Obviamente, esse é apenas um dos caminhos que se abrem. Eu devolvia às crianças, pelo meu olhar, os traços de brincadeiras cênicas que elas viviam no cotidiano. Curiosamente, minhas aulas não eram nomeadas de teatro, mas de “aventura perigosa”. Hoje, consigo perceber conexões e ressonâncias com o campo da performance art. Veja bem: não estou dizendo que uma coisa é a outra. Antes disso: elas se tocam…

O teatro pós-dramático, a performance art, os hibridismos em arte, tudo isso dialoga com as linhas de errância do brincar. A Arte-Educação pode aprender muito com isso. No mínimo: os caminhos são múltiplos e diversos.

O brincar como exploração sensível e a Arte-Educação

Este blog tem feito, sempre, conexões entre o brincar e a criação artística. No caso da Arte-Educação, tenho insistido nas linhas de errância do brincar como pensamento-impulso para a fabricação de mundos sensíveis.

O brincar, no entanto, é sempre visto com uma certa desconfiança:
– Um ponto de vista espontaneísta, sentimental e idealista este de tomá-lo como modelo e/ou referência de criação.

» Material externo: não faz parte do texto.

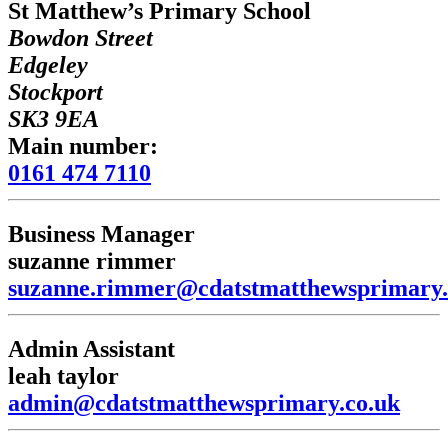
St Matthew’s Primary School
Bowdon Street
Edgeley
Stockport
SK3 9EA
Main number:
0161 474 7110
Business Manager
suzanne rimmer
suzanne.rimmer@cdatstmatthewsprimary.
Admin Assistant
leah taylor
admin@cdatstmatthewsprimary.co.uk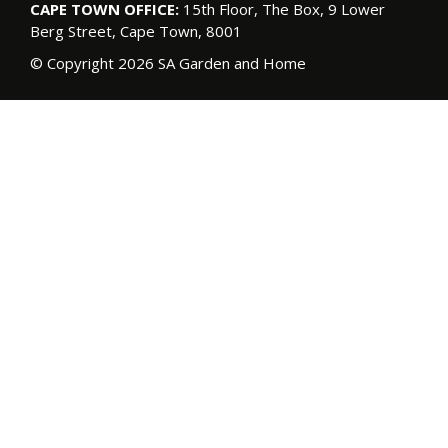
CAPE TOWN OFFICE:
15th Floor, The Box, 9 Lower
Berg Street, Cape Town, 8001
© Copyright 2026 SA Garden and Home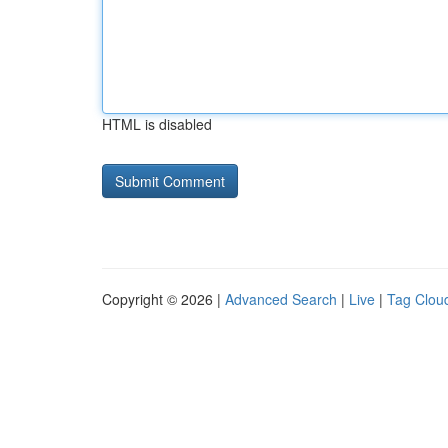
HTML is disabled
Copyright © 2026 |
Advanced Search
|
Live
|
Tag Clou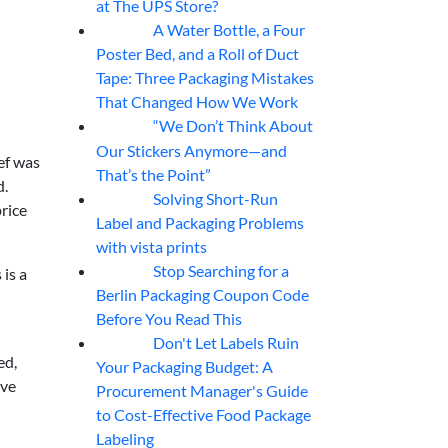
at The UPS Store?
A Water Bottle, a Four
07
Aug
Poster Bed, and a Roll of Duct
Tape: Three Packaging Mistakes
That Changed How We Work
“We Don’t Think About
07
Aug
Our Stickers Anymore—and
ef was
That’s the Point”
d.
Solving Short-Run
07
Aug
price
Label and Packaging Problems
with vista prints
Stop Searching for a
 is a
07
Aug
Berlin Packaging Coupon Code
Before You Read This
Don't Let Labels Ruin
07
Aug
ed,
Your Packaging Budget: A
ave
Procurement Manager's Guide
to Cost-Effective Food Package
Labeling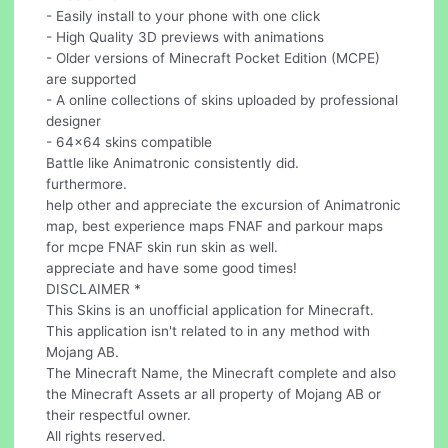
- Easily install to your phone with one click
- High Quality 3D previews with animations
- Older versions of Minecraft Pocket Edition (MCPE)
are supported
- A online collections of skins uploaded by professional
designer
- 64x64 skins compatible
Battle like Animatronic consistently did.
furthermore.
help other and appreciate the excursion of Animatronic
map, best experience maps FNAF and parkour maps
for mcpe FNAF skin run skin as well.
appreciate and have some good times!
DISCLAIMER *
This Skins is an unofficial application for Minecraft.
This application isn't related to in any method with
Mojang AB.
The Minecraft Name, the Minecraft complete and also
the Minecraft Assets ar all property of Mojang AB or
their respectful owner.
All rights reserved.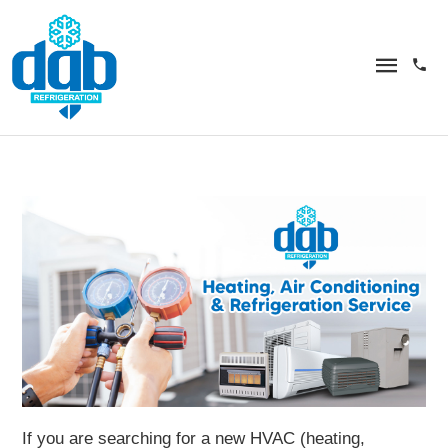
If you are searching for a new HVAC (heating,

Não é nada disso. O brincar, nas suas linhas de errância, realiza conexões para a criação artística nos seguintes aspectos:

1. Por se uma organização poliforma e perversa da libido, o brincar exploratório e sensível não se deixa categorizar e nem submete hierarquias (no corpo e nas paisagens que fabrica);

2. Potencializa, além disso, um campo de pura virtualidade: pertence a um universo não-diferenciado – como ocorre com as fronteiras das disciplinas artísticas nos seus nichos históricos de desenvolvimento (teatro, dança, artes-plástica, poesia verbal, poesia sonora, música etc.);

Por esses fatore potenciais, o brincar permite que os arte-educadores abandonem os programas de ensino codificadores (codificação do teatro e seus nexos de significado fechado entre audiência e atuantes, como ocorre nos diversos sistemas; codificação da música tonal etc.). Assim, o brincar, ao desobrigar os arte-educadores de se aterem à tarefa de decodificar a arte, libera imensa carga de energia criativa. No entanto, é preciso muito treino e muita dedicação para entender o que corre no brincar exploratório e sensível. E, mais ainda, para a realização de conexões com a criação artística. E como potencialidade pura, aponta para conexões entre o nível pré-expressivo, como visto pelo encenador Eugênio Barba, ou pré-figurativo, como visto pelo músico Koellreutter.

O brincar não é modelo para coisa alguma. Ele é a coisa.